**The exercise:** Collect every line below that contains the string "number". Case counts.

**The records:**
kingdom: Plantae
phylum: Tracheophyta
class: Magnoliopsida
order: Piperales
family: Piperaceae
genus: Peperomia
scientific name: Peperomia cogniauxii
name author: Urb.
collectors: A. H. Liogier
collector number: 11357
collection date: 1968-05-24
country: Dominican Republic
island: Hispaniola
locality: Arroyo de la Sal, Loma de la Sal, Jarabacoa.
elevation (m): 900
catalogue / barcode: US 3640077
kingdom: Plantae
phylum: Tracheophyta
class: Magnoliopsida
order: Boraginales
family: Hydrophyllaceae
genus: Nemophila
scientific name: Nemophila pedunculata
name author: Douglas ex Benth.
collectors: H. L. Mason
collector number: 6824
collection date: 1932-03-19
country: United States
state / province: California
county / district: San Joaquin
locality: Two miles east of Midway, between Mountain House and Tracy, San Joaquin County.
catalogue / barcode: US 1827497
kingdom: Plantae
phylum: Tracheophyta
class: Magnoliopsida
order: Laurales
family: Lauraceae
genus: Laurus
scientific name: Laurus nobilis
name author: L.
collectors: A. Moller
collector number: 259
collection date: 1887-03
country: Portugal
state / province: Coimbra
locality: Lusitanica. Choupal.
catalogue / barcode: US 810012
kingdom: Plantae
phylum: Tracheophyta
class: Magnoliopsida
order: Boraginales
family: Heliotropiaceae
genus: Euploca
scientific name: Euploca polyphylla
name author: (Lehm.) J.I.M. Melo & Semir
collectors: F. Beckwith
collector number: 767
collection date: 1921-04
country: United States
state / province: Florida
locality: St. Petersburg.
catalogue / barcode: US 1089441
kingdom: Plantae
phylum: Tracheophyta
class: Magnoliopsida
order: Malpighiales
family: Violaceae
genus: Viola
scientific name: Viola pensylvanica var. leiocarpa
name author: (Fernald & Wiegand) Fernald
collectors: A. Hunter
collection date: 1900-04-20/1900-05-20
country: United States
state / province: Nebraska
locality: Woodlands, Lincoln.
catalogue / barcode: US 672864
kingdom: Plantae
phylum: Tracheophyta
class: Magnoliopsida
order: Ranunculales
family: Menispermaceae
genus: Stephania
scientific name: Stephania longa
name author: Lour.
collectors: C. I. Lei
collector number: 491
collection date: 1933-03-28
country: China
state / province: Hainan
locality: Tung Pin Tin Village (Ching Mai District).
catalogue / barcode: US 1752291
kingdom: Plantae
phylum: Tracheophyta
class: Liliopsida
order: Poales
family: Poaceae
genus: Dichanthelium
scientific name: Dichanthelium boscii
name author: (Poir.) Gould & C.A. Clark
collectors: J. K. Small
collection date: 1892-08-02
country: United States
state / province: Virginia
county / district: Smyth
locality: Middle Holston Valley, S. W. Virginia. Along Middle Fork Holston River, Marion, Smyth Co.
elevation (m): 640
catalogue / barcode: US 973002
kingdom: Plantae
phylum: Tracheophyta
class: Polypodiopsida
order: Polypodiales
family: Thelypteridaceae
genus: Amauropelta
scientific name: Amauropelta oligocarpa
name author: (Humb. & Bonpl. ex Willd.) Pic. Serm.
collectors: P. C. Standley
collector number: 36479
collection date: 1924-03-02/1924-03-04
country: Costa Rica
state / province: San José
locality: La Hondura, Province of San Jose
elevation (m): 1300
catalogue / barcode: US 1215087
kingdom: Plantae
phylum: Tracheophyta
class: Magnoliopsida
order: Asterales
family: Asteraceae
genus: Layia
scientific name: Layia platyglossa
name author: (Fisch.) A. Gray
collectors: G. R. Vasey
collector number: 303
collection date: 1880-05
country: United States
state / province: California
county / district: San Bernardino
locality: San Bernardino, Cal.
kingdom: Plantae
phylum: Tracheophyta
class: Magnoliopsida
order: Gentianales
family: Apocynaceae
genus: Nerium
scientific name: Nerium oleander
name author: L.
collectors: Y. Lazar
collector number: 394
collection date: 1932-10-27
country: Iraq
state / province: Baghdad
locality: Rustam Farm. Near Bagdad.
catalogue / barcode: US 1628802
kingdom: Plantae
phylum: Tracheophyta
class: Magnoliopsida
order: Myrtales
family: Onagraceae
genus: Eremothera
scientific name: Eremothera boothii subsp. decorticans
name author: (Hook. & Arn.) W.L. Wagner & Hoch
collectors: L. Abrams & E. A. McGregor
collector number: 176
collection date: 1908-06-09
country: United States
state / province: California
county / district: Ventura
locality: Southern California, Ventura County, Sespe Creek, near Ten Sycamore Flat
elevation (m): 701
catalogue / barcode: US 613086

**Complete output:**
collector number: 11357
collector number: 6824
collector number: 259
collector number: 767
collector number: 491
collector number: 36479
collector number: 303
collector number: 394
collector number: 176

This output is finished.